Hayvan Hakları İzleme Komitesi (HAKİM) Koordinatörü Fatma Biltekin, yasa teklifini ‘göstermelik’ olarak nitelendirdi. Avcılığın, kürk çiftliklerinin ve hayvanat bahçelerinin yasaklanmadığını kaydeden Biltekin, teklife dair tepkilerini şu sözlerle dile getirdi:

“Konuştuğumuz hiçbir şey teklifte yok. Hayvana şiddette alt cezanın 3 yıl olmasını istiyorduk, böylelikle hapis cezası olurdu. Teklifte hayvana şiddet 6 aydan başlıyor. Bu da hapis cezası olmayacağını, para cezasına çevrileceği anlamına geliyor. Hâlâ ‘hayvana tecavüz’ diyorlar. Bu terimin ‘cinsel saldırı’ olarak değişmesi gerekiyordu. Kedi-köpek satışı pethsopta yasak ama hamster, kuş satışı devam edecek. Petshoplara gidip katalogdan hayvan seçiyorsunuz, sonra gidip üretim çiftliğinden alabileceksiniz. Etkili bir yasa gibi göstermeye çalışıyorlar ama detayları çok korkunç. Detaylar süslü cümlelerle kapatılmış. Yunus parklarının yeni tesis kurması ve üretim yapması yasak ama mevcut tesislere aykırı davrananlar 25 bin TL ceza öngörüyorlar. Örneğin bir yunus getirdiklerinde ona el koymayacaklar para cezası kestikten sonra hayvan orada kalmaya devam edecek. 25 bin lira bu tesisler için hiçbir şey değil, çok komik rakam. Hayvanat bahçeleri hâlâ açık. İsmini değiştirip ‘doğal yaşam parkı’ diyorlar. Hayvanlar orada deliriyor. Hayvanat bahçesi değil de doğal yaşam parkı diyerek isim değiştirmek bir işe yaramıyor. Konuştuğumuz hiçbir şey yok teklifte yok. Kürk çiftlikleri dediler yasaklanmadı. Yeni teklifle hayvana şiddette şikâyet hakkımız elimizden alınıyor. Sokakta yaşayan hayvanın başına bir şey geldiğinde gidip şikâyet edemeyeceğiz.”

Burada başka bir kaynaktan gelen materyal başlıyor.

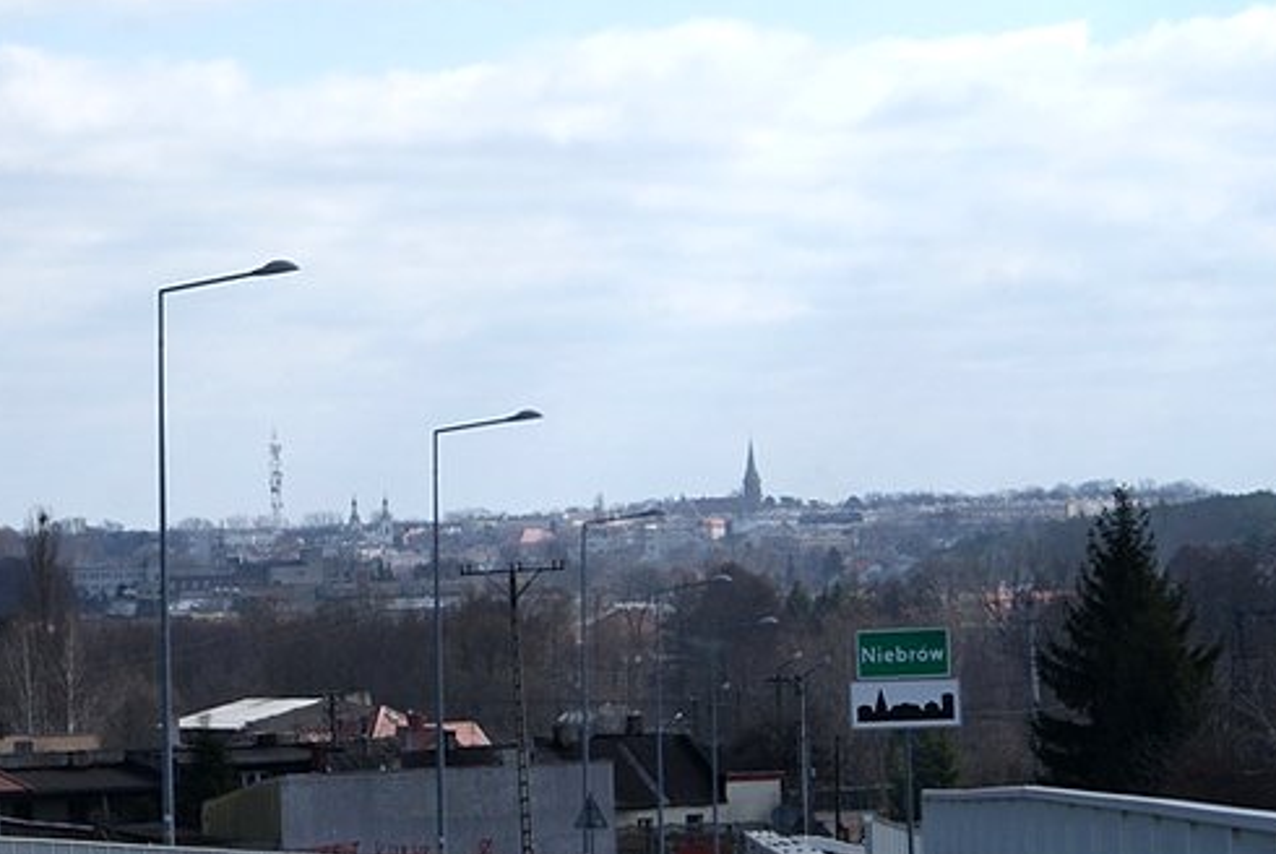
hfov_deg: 10.6
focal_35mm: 193
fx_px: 6849
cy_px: 469
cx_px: 320
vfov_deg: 7.1
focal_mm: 70
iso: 100
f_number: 13
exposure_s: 1/160
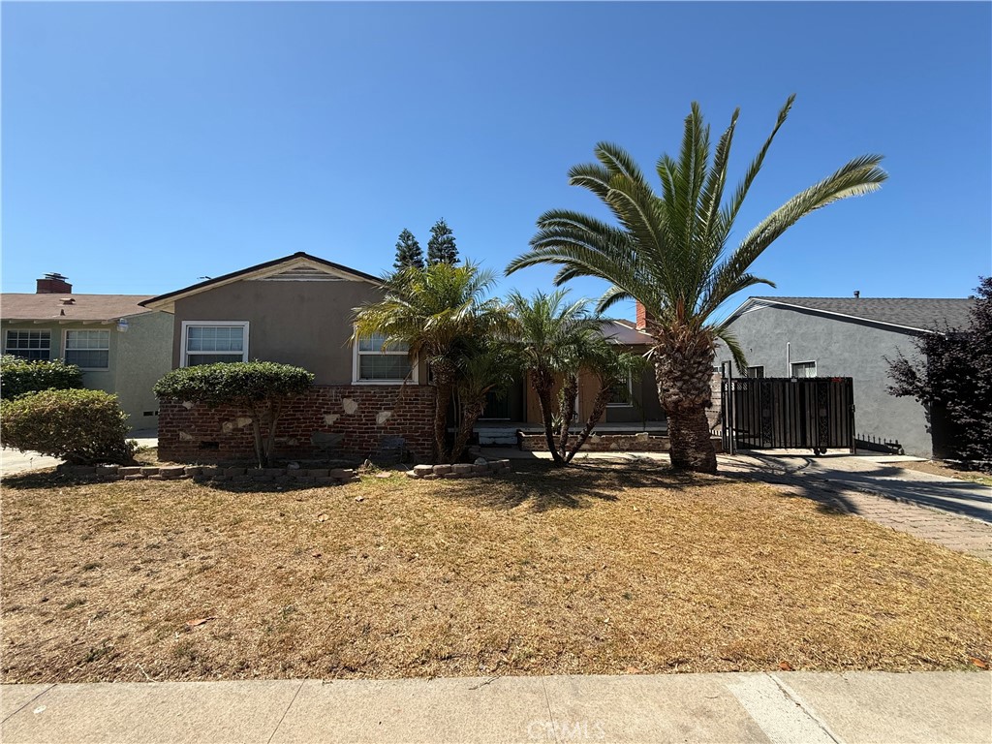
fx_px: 401
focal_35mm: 14
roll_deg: +0.6
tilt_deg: +3.3
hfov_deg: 102.1
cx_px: 496
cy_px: 372
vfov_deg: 85.7
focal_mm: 2.22
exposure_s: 1/985
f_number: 2.2
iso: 50
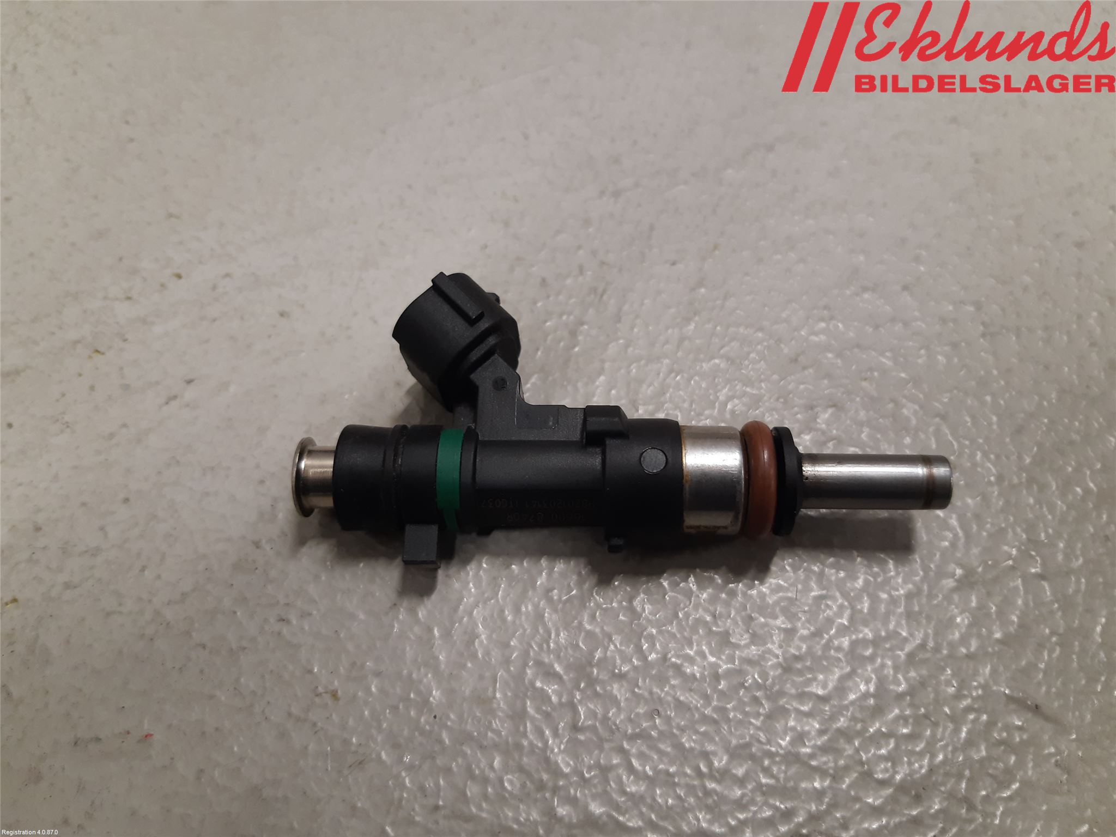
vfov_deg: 53.1
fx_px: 838
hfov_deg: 67.3
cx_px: 558
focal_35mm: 26
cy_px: 418
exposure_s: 1/50
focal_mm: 3.93
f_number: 1.7
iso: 125
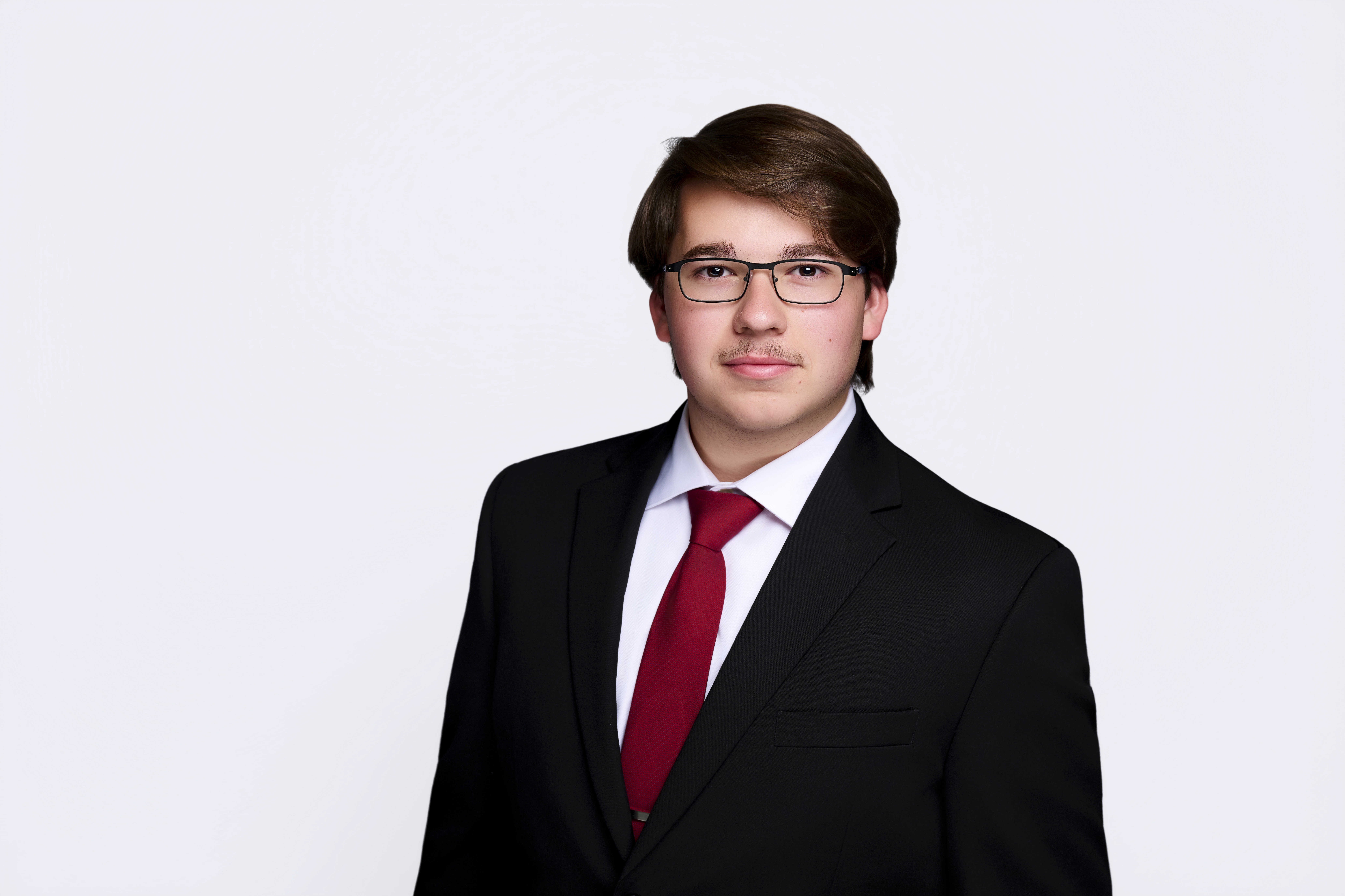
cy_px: 448
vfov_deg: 27.0
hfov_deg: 39.6
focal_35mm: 50
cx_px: 672
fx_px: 1868
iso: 200
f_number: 6.3
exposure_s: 1/200
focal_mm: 50
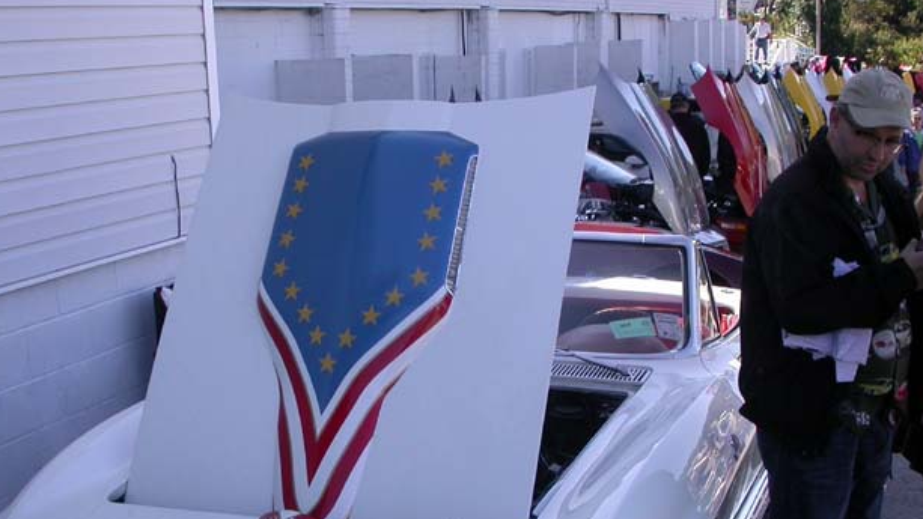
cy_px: 355
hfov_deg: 38.5
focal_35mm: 54
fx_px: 1322
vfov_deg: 22.1
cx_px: 417
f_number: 6
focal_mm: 7.85
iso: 100
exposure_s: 1/186
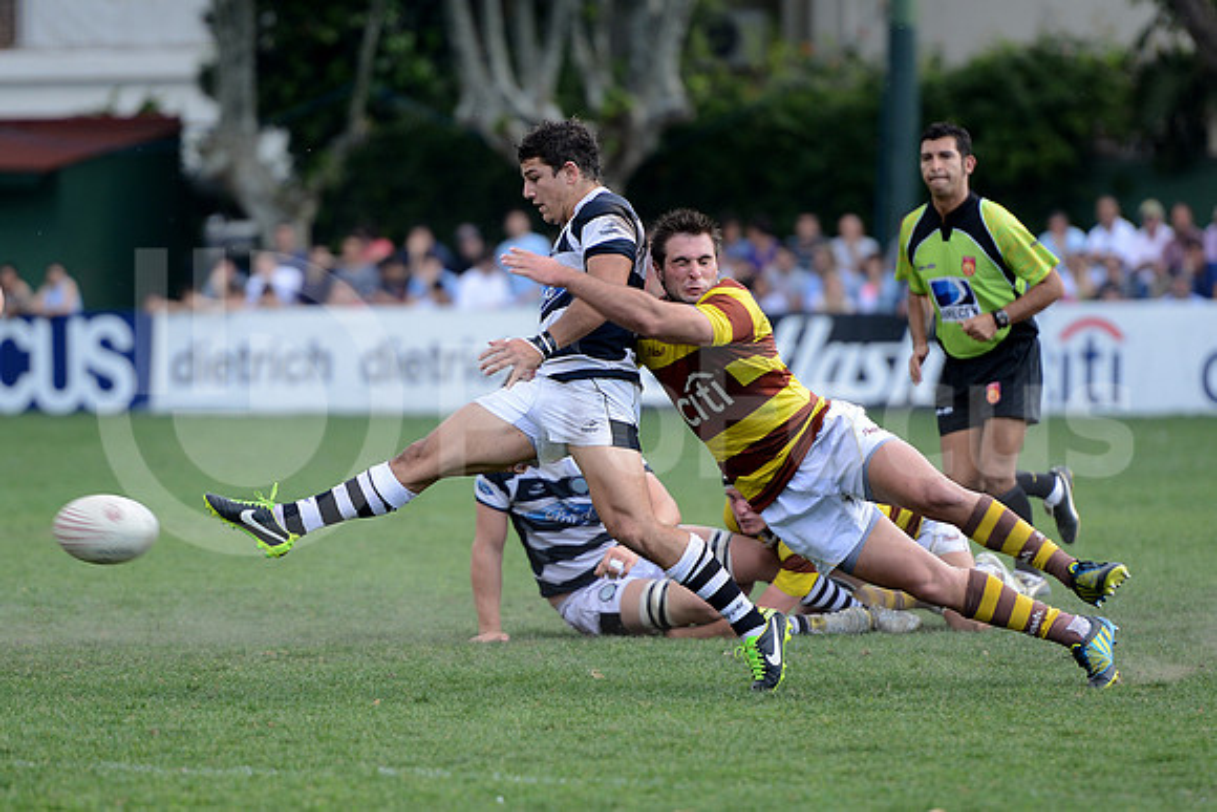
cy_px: 406
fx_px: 6762
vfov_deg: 6.9
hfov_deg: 10.3
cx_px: 608
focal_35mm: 200
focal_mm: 200
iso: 320
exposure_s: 1/500
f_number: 2.8
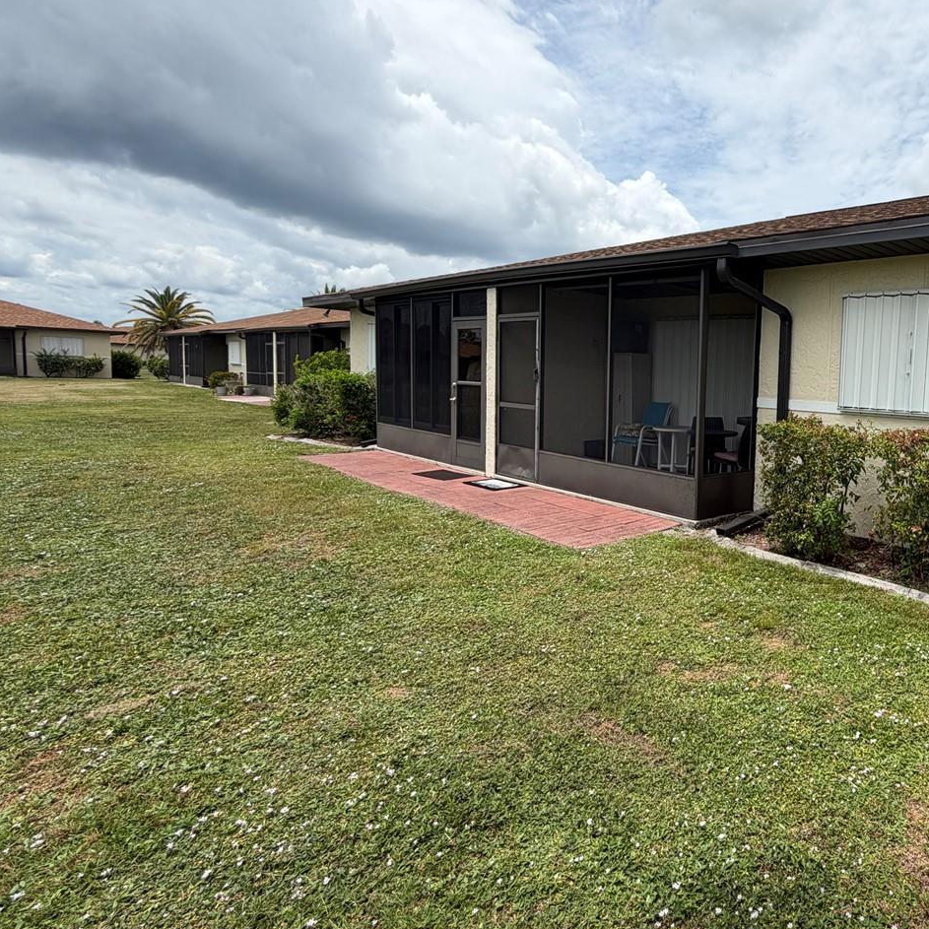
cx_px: 769
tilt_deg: -4.5
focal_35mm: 21
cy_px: 431
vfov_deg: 72.1
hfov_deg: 64.4
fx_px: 638
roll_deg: -2.6
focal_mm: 2.22
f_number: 2.2
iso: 20
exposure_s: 1/1259
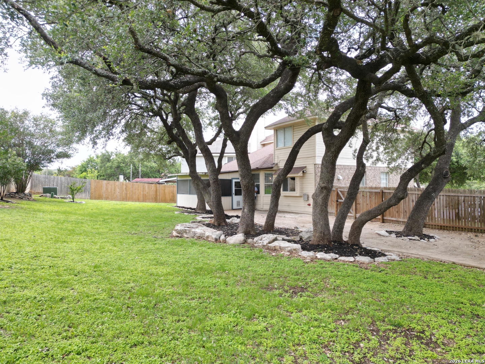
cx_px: 242
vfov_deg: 56.8
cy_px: 182
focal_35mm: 24
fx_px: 336
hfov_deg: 71.6
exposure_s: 1/800
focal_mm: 6.72
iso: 200
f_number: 1.7
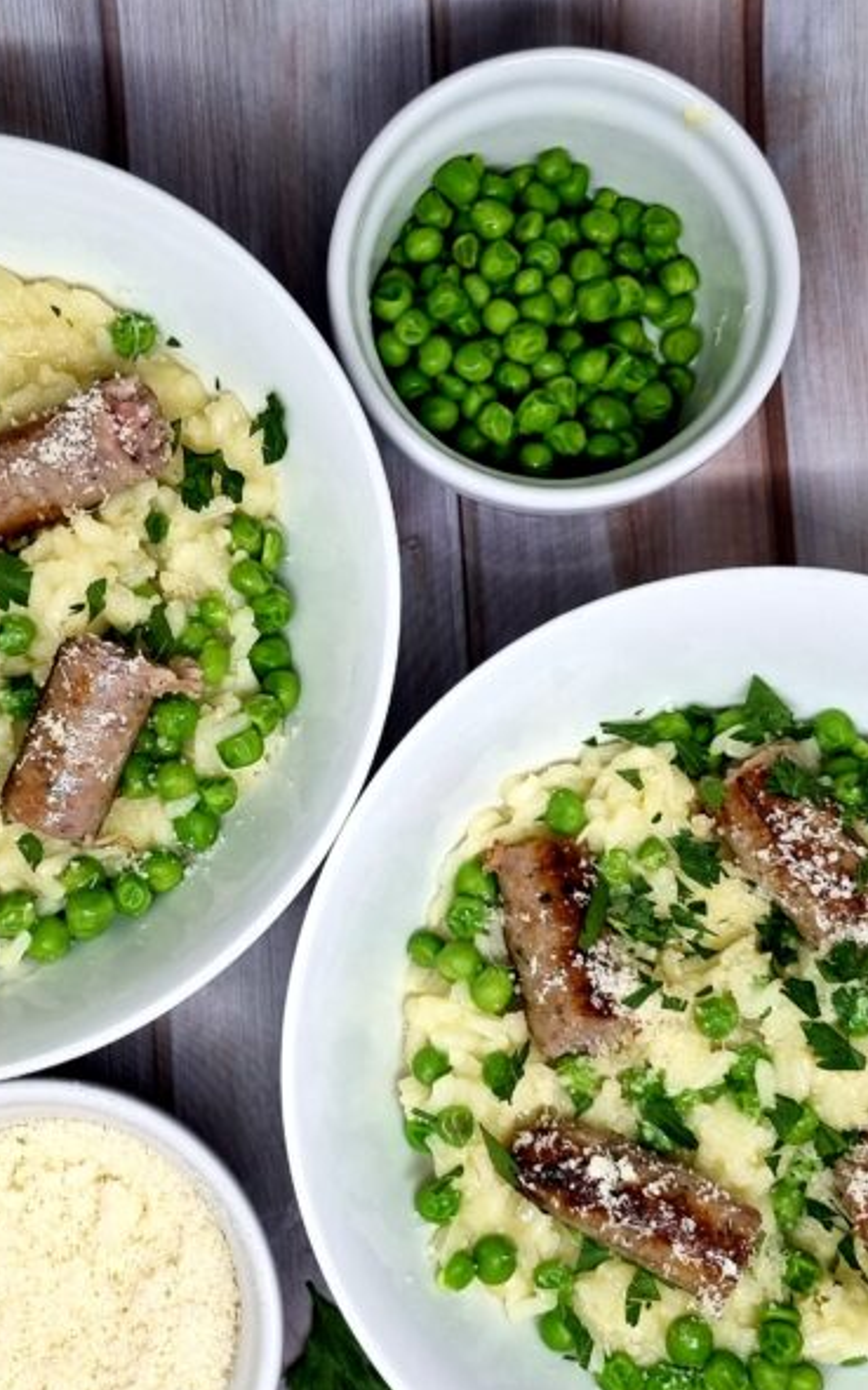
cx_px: 348
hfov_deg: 44.3
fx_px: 1061
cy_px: 694
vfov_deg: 66.5
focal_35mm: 28
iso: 64
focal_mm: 5.4
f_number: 1.8
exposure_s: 1/100
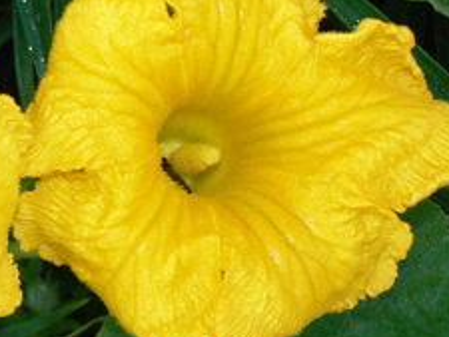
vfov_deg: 11.6
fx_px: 1661
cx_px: 10
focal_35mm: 128
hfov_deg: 15.1
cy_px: 160
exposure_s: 1/250
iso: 400
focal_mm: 10.7
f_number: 5.6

SUÇ DUYURUSU HAKKI VATANDAŞA VERİLMELİ

Hayvan Hakları Federasyonu (HAYTAP) Ankara Temsilcisi Pelin Sayılgan ise teklifte özellikle yurttaşa suç duyurusu hakkının verilmediğine dikkat çekti: “Teklifte Tarım ve Orman Bakanlığının il veya ilçe müdürlüklerine suç duyurusu yapma yetkisi veriliyor, vatandaşlara bu hak verilmiyor. Bu hakkın vatandaşlara verilmesi gerekiyordu. Bu haliyle hayvana şiddet, işkence durumlarında suç duyurusunda bulunmak zorlaştırılıyor.”

Sayılgan, toplumda bilincin artması ve toplum baskısıyla bu yasanın geldiğini ancak ‘yetersiz’ olduğunu vurgulayarak şöyle dedi: “Petshoplarda hayvanların fiziken bulundurularak satılması yasaklanıyor fakat katalogla satışa izin veriliyor. Sorun sadece hayvanların bulundurulduğu kötü koşullar değli, sokak hayvanı popülasyonu. Biz 10 yıl boyunca evcil hayvan üretim ve satışının durdurulması gerektiğini savunuyoruz. Ayrıca hayvanın mal statüsünden çıkarıldığı iddia edilen bir kanunda hayvanların alınıp satılmasının koşullarının düzenlenmesi kanunun ruhuyla uyuşmuyor. Hayvan deneyleri tamamen yasaklanmıyor, yetkisi olmadığı halde hayvan deneyi yapanlara para cezası getiriliyor.”